Nascono dunque i Logogrifi, il Diario di New York (1961), la lunga serie di Pinocchio, nella quale il burattino viene contestualizzato nelle situazioni più disparate, i Metallogrifi, i Teatri della memoria – dove l’impiego e la tecnica consueta della tipografia è evidente e al contempo uniformemente armonizzata –, i Dinosauri, i Velieri, i Nudi, gli Alberi. E poi le Piramidi, sculture geometriche realizzate dopo il primo allunaggio, le cartelle di incisioni e litografie e i libri d’artista, vere e proprie opere d’arte in esemplari unici. Una commistione di tecniche e materiali che rendono le sue realizzazioni singolari e difficilmente classificabili. Dall’essenzialità delle opere nelle quali il bianco ha un ruolo determinate e dove le forme sono scarne e lineari, si passa a realizzazioni nelle quali animali e forme fantastiche affollano le superfici e il fruitore è trasportato in un’atmosfera giocosa, sognante e piena di colore. Qui viene fuori l’animo “infantile” di Gribaudo, quello di perenne ragazzo, che ha il suo culmine nei Dinosauri e nelle gabbie, opere, quest’ultime, nelle quali antiche gabbiette da uccelli, dalle forme singolari ed esotiche, accolgono al loro interno pesci multicolori o altri piccoli animaletti. 
Da una parte, le opere di Gribaudo risentono dei suoi interessi legati alla grafica, all’editoria e all’architettura e, quindi, di un coté essenzialmente tecnico, dall’altra, invece, l’artista non manca di volgere uno sguardo attento e appassionato alla storia dell’arte, sia a quella antica che a quella coeva, ricavandone profonda fonte d’ispirazione ma anche elementi di partenza per giungere a risultati del tutto personali.
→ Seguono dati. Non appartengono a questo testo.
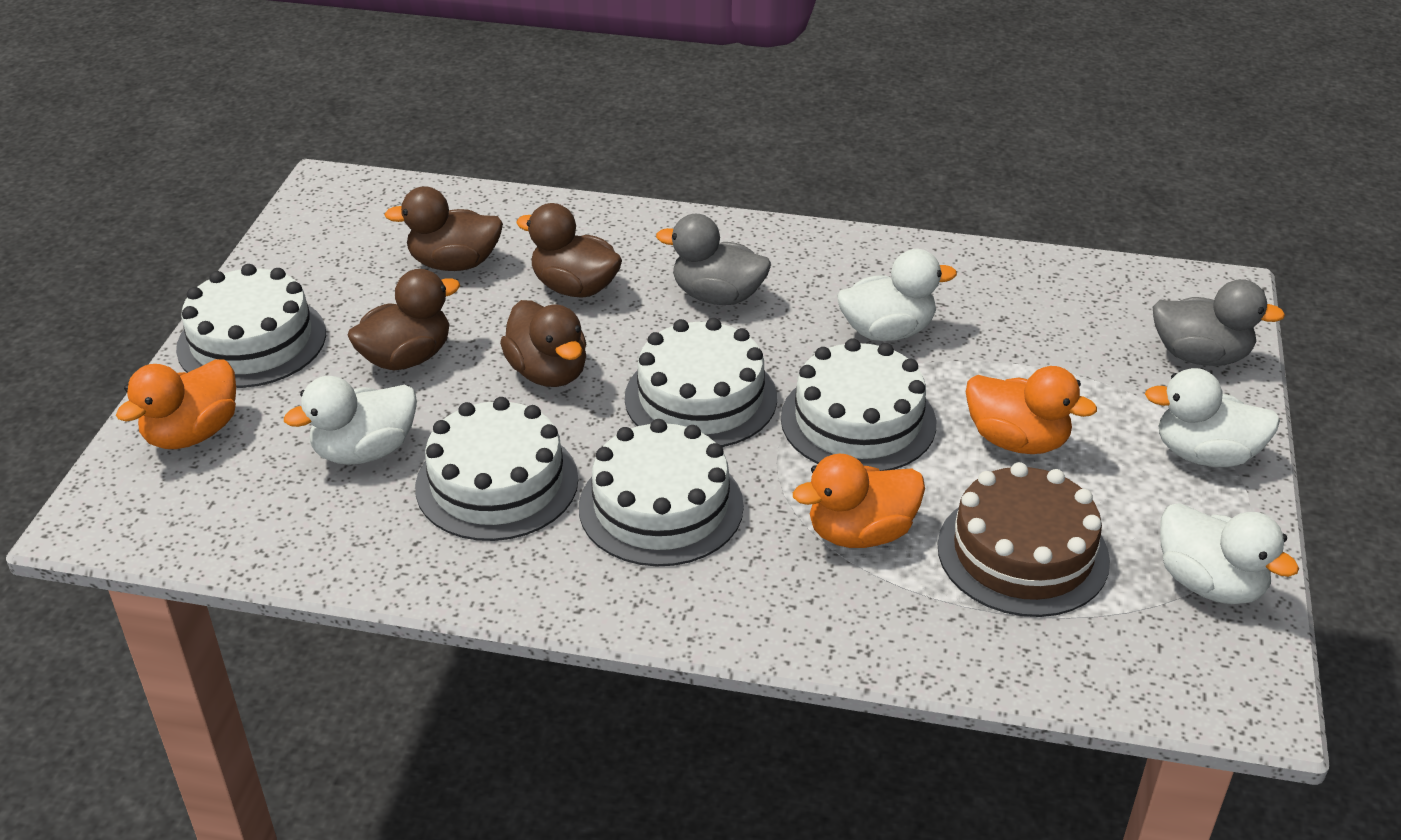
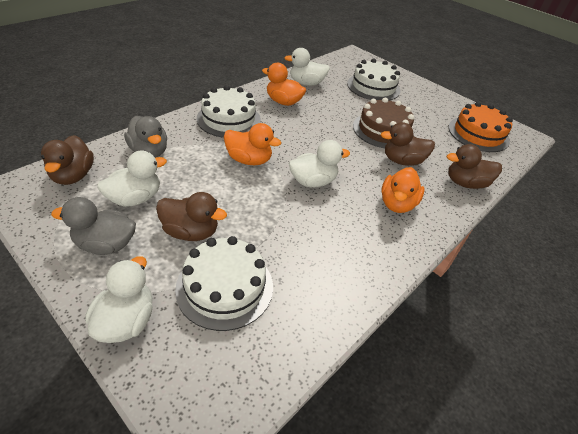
orange cake: none = 0 -> [448,102,513,152] = 1
white cake: [176,264,326,388] [415,397,578,541] [579,419,744,566] [625,318,777,447] [781,338,936,471] = 5 -> [175,236,273,331] [197,85,261,138] [347,59,400,101] = 3

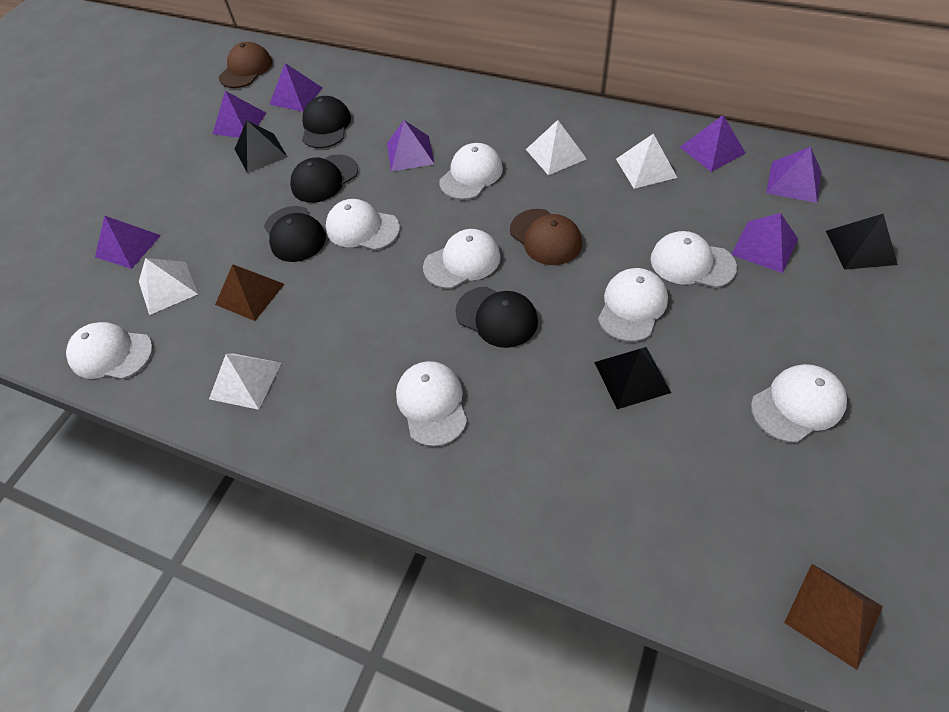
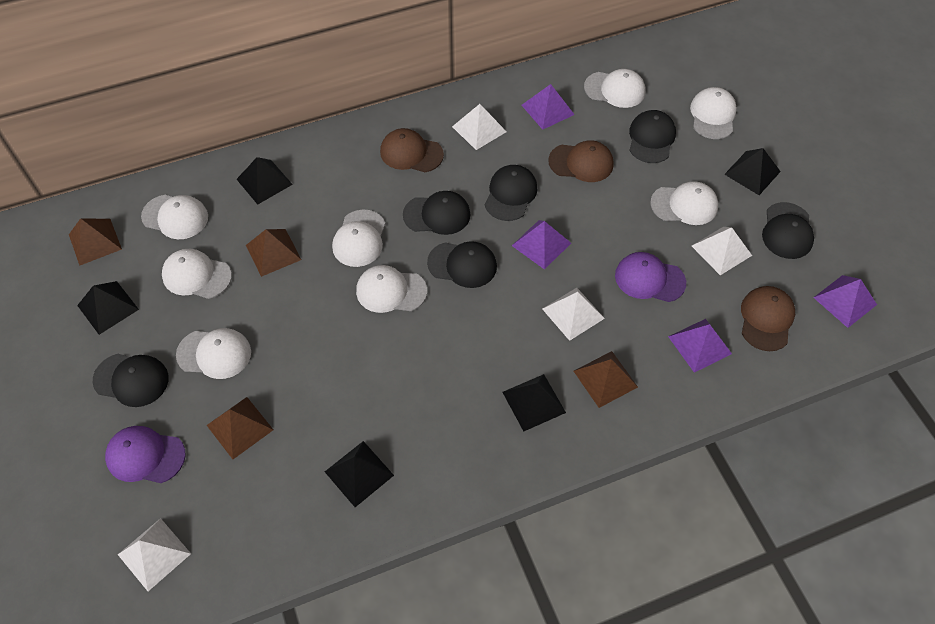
black cap: [264,206,326,262] [290,154,358,203] [302,96,351,148] [455,286,538,348] = 4 -> [93,354,169,407] [403,191,470,235] [427,241,497,288] [485,165,537,221] [629,110,676,163] [762,202,814,259] = 6
black pyramid: [235,120,287,173] [594,347,671,409] [826,214,898,270] = 3 -> [77,281,139,335] [236,157,293,205] [325,441,394,507] [502,374,566,431] [724,148,781,195] = 5
brown cap: [219,42,272,88] [510,209,582,265] = 2 -> [380,128,444,172] [548,140,614,182] [741,286,795,351] = 3
brown pyramid: [215,264,285,321] [784,564,883,670] = 2 -> [69,218,122,266] [207,397,273,459] [246,229,301,277] [574,351,638,408] = 4
purple cap: none = 0 -> [105,426,186,483] [615,252,686,302] = 2
purple pyramid: [95,215,161,269] [213,91,266,138] [269,63,323,112] [387,120,434,172] [680,115,746,172] [731,213,798,273] [766,147,821,203] = 7 -> [512,220,571,270] [522,84,575,130] [668,319,732,373] [813,275,877,328] = 4

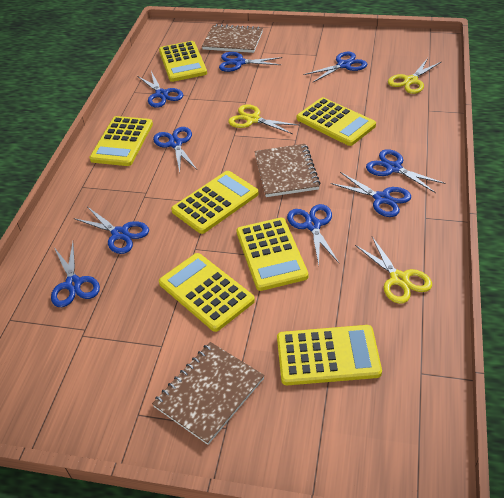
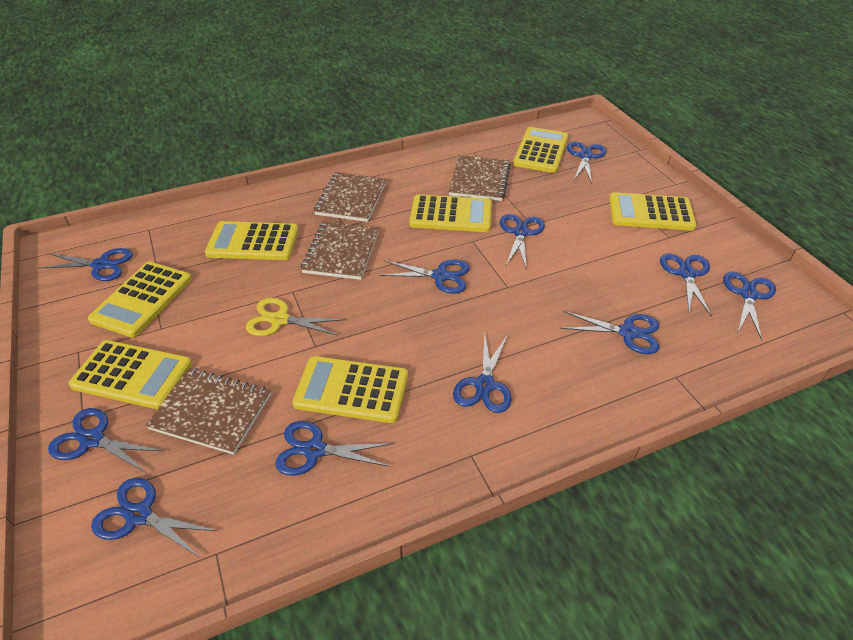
blue scissors: [51,242,100,307] [74,207,149,254] [138,71,183,108] [153,127,197,172] [219,52,282,72] [287,204,339,265] [304,52,367,83] [330,172,411,217] [366,149,445,193] = 9 -> [39,248,133,281] [48,408,164,473] [91,478,218,558] [275,421,393,476] [379,259,470,294] [453,334,512,413] [500,214,545,268] [561,311,659,354] [567,142,606,183] [660,253,712,317] [723,271,776,341] = 11
brown notebook: [152,342,264,445] [202,24,263,53] [254,144,321,197] = 3 -> [145,368,271,455] [301,222,379,280] [314,172,386,222] [448,155,510,201] = 4
yellow scissors: [228,104,299,134] [355,237,432,304] [388,58,441,94] = 3 -> [246,298,345,336] = 1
La lezione di Goya e di Francis Bacon è, infatti, evidente nelle tre opere di grande formato del 1964, ispirate a episodi della storia italiana dell’Ottocento (le Cinque giornate di Milano, i Martiri di Belfiore e l’impiccagione di Pier Fortunato Calvi) commissionategli dal museo torinese del Risorgimento l’indomani del centenario dell’Unità d’Italia, e che in occasione dei suoi novant’anni, ne rinnova l’interesse con una piccola mostra aperta fino al 27 gennaio.